__Your task__: Print verbatim the lines of the entries from the one containing "Point to the conference table." to the last, inclusive, and no others.
┄┄┄┄┄┄┄┄┄┄
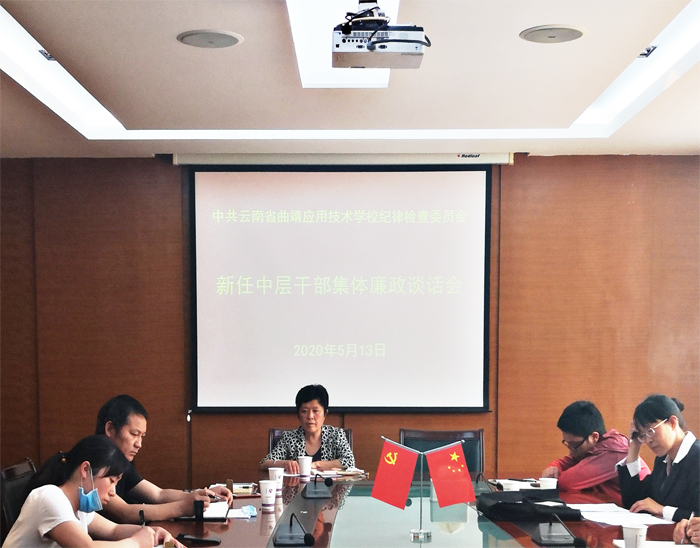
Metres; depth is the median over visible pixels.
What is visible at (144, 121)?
ceiling
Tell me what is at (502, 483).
notebook
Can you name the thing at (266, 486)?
paper cup
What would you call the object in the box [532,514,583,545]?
microphone
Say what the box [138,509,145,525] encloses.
pen
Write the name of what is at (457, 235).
projection screen
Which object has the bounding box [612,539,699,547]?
paper
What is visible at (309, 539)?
microphone
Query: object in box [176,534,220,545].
smartphone
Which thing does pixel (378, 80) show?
ceiling light panel
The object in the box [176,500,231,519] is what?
notebook
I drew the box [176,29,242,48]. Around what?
ceiling speaker
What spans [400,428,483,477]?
chair
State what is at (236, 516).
face mask
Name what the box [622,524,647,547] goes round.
paper cup
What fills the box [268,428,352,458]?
chair
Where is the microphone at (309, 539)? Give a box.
[272,513,314,545]
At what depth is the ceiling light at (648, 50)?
4.36 m
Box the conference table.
[144,474,693,547]
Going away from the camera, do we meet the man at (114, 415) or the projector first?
the projector
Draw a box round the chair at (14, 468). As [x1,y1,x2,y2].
[0,459,37,535]
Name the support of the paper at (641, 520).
on the conference table
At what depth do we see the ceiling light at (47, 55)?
4.39 m
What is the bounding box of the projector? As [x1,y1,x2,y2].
[332,0,428,69]
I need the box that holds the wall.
[0,154,698,489]
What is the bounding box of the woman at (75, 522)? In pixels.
[1,437,179,547]
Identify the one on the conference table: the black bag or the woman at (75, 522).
the black bag
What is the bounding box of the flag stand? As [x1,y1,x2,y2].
[377,437,469,536]
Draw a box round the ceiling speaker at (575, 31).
[519,24,585,42]
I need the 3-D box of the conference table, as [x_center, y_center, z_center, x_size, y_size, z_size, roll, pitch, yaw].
[0.243,0.779,4.001,1.986,0.695,2.911,0,4,0]
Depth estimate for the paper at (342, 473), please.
5.29 m
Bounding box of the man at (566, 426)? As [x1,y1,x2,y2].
[540,398,651,502]
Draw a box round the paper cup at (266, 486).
[259,479,276,508]
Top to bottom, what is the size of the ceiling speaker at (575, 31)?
0.017 m
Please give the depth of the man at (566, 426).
5.20 m
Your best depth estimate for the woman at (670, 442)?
4.60 m
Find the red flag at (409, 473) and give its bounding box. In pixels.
[371,438,418,508]
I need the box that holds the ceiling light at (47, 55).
[38,48,55,60]
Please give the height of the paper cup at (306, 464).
0.107 m
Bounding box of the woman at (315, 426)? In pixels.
[260,383,355,472]
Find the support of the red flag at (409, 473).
attached to the flag stand
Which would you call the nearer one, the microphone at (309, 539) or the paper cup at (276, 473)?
the microphone at (309, 539)
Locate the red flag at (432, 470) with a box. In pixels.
[424,442,475,506]
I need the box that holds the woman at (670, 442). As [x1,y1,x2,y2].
[616,392,699,523]
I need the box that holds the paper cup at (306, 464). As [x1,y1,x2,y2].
[298,456,311,478]
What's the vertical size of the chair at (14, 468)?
0.846 m
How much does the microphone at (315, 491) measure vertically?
0.128 m
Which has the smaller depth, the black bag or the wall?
the black bag
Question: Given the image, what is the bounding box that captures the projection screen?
[184,160,493,413]
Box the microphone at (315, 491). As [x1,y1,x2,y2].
[301,472,334,498]
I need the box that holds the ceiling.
[1,0,699,158]
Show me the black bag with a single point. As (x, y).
(499, 505)
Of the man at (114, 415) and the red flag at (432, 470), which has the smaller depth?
the red flag at (432, 470)
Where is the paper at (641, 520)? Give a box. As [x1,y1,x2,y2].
[571,502,674,525]
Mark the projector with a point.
(406, 40)
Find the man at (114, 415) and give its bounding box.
[92,393,231,521]
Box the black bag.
[477,489,579,520]
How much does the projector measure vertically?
0.225 m
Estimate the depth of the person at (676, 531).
3.65 m
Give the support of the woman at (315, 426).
on the chair at (350, 430)
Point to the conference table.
(266, 517)
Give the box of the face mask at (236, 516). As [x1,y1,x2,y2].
[227,504,257,518]
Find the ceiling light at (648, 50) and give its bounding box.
[637,45,657,58]
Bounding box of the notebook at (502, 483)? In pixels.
[489,478,543,490]
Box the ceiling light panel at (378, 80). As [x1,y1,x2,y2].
[288,0,399,88]
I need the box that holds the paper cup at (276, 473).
[268,467,284,493]
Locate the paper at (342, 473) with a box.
[313,466,367,478]
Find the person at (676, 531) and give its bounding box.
[672,512,699,545]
┄┄┄┄┄┄┄┄┄┄
__Response to the exercise__:
Point to the conference table.
(266, 517)
Give the box of the face mask at (236, 516). As [x1,y1,x2,y2].
[227,504,257,518]
Find the ceiling light at (648, 50) and give its bounding box.
[637,45,657,58]
Bounding box of the notebook at (502, 483)? In pixels.
[489,478,543,490]
Box the ceiling light panel at (378, 80). As [x1,y1,x2,y2].
[288,0,399,88]
I need the box that holds the paper cup at (276, 473).
[268,467,284,493]
Locate the paper at (342, 473) with a box.
[313,466,367,478]
Find the person at (676, 531) and give its bounding box.
[672,512,699,545]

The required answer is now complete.